Despite these causative mechanisms, the influence of specific immunosuppressant agents’ effects on the incidence of cancer is not well established [
15].
It should be noted that not all immunosuppressants increase the risk of cancer. Conversion of tacrolimus to sirolimus was associated with a lower rate of 24-month de novo malignancies in kidney transplant recipients who did not have a prior history of cancer [
16].
The role of immunodeficiency in tumor development may not be limited to immune signaling alteration within the TME but may also have a contributory element from oncogenic viruses associated with the immunodeficient state of the host [
17]. RCC observed in KTRs have gene profiles suggestive of maladaptive responses to viruses, impaired humoral immune responses, and deficient leukocyte chemotaxis [
7].
In our study, we analyzed virology and immunology data with attention to HCV, EBV, CMV, HBV, and HIV (
Table 3).
Patients seropositive for CMV at the time of transplant were shown to be correlated with an increased risk of developing de novo RCC (72.9% vs. 66.7 <0.001).
Our experience indicates that RCC and acute rejection can potentially be related. Our methodology vigorously eliminated other sources of RCC from donors. As such, we performed our best to make sure that all the occurrences of RCC were de novo.
This will need more investigation and support at the cellular level to differentiate various factors that are involved in the development of RCC post-kidney transplant.

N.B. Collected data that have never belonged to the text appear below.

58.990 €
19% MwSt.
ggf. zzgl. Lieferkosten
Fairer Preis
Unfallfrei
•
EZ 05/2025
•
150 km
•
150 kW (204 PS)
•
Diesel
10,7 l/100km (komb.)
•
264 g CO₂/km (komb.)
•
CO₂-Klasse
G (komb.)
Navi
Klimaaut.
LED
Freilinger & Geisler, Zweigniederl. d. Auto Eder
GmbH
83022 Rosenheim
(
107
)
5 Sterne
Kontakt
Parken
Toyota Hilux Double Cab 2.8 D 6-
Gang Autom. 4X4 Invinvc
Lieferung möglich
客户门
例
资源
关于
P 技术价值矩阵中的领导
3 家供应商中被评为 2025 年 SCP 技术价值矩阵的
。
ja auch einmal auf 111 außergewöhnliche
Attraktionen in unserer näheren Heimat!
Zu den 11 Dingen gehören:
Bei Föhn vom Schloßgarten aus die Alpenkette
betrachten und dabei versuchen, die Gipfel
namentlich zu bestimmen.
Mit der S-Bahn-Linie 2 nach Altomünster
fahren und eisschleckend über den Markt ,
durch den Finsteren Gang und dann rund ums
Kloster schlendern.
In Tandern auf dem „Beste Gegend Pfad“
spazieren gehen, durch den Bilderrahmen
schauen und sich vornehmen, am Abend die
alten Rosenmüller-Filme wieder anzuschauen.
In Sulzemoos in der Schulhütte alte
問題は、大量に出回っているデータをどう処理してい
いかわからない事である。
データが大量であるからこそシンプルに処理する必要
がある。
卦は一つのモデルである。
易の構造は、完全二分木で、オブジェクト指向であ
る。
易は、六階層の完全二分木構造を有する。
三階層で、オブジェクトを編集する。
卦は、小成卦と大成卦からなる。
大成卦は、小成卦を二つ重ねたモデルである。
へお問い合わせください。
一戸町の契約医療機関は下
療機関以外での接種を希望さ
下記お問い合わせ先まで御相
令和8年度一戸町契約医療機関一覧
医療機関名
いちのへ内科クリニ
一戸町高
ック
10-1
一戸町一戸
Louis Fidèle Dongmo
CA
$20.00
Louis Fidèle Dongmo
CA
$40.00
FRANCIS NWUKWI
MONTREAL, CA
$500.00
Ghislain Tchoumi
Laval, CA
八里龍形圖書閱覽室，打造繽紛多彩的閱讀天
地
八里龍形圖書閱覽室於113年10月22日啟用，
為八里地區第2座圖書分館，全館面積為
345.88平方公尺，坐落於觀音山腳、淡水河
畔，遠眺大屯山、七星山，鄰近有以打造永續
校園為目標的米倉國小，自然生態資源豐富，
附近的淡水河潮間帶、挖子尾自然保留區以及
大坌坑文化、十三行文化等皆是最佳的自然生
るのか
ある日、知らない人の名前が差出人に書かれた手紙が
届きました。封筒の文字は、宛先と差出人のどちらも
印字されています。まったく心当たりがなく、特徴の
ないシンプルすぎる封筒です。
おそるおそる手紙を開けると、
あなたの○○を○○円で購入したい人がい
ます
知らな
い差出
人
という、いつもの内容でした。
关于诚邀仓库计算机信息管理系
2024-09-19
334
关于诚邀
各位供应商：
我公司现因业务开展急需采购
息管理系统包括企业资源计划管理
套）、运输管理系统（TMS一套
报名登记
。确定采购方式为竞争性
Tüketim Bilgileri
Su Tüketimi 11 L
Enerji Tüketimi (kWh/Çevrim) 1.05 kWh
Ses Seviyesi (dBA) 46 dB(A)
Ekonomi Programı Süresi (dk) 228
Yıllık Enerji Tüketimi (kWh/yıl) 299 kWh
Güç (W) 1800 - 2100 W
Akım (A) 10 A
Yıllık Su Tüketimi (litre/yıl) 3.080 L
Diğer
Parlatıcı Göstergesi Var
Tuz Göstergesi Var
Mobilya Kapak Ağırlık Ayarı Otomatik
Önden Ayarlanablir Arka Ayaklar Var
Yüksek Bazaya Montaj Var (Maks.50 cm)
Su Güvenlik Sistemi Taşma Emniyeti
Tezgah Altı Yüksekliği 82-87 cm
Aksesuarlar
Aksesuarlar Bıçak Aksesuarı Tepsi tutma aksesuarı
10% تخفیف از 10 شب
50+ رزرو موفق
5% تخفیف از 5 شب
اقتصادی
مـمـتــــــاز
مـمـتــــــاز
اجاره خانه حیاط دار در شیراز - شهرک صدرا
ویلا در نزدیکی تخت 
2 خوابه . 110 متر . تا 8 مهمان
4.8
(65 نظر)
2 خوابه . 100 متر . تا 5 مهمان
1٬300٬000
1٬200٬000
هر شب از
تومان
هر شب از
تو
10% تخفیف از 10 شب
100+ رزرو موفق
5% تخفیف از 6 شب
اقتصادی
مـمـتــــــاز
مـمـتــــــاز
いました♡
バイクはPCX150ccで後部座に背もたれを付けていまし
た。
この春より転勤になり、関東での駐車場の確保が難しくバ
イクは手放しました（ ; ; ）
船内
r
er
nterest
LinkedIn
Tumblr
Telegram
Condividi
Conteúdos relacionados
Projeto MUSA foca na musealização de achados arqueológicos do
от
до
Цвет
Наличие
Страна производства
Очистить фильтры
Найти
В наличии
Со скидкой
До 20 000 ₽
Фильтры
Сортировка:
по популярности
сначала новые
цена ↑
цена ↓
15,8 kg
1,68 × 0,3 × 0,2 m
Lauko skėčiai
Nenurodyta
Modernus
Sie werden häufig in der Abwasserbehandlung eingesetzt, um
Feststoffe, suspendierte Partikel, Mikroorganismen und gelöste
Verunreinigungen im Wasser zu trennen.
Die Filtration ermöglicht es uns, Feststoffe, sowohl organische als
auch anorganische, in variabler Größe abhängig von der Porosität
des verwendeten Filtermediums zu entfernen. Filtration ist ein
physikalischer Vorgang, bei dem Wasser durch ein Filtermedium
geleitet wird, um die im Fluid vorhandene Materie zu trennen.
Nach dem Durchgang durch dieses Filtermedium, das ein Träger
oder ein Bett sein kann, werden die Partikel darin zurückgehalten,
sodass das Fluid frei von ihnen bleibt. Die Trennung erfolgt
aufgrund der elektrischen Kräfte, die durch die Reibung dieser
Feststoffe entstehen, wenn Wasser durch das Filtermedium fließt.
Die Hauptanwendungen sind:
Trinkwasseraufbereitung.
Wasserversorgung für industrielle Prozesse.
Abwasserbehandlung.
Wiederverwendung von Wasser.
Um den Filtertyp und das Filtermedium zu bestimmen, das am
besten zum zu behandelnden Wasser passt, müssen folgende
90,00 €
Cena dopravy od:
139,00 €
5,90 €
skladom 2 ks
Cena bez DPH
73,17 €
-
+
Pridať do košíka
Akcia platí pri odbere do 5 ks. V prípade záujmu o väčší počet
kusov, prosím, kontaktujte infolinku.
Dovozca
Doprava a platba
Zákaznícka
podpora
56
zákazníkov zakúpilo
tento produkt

We need to acknowledge some limitations. We excluded the patients who were resuming maintenance dialysis. As such, we hope that most RCCs in our data were native kidney RCCs (supported by the literature). However, we were not able to make that distinction more precisely because of limitations in the data. Additionally, we were not able to differentiate between cell-mediated and antibody-mediated types of rejection with accuracy. Again, this was because of the limitation in the data.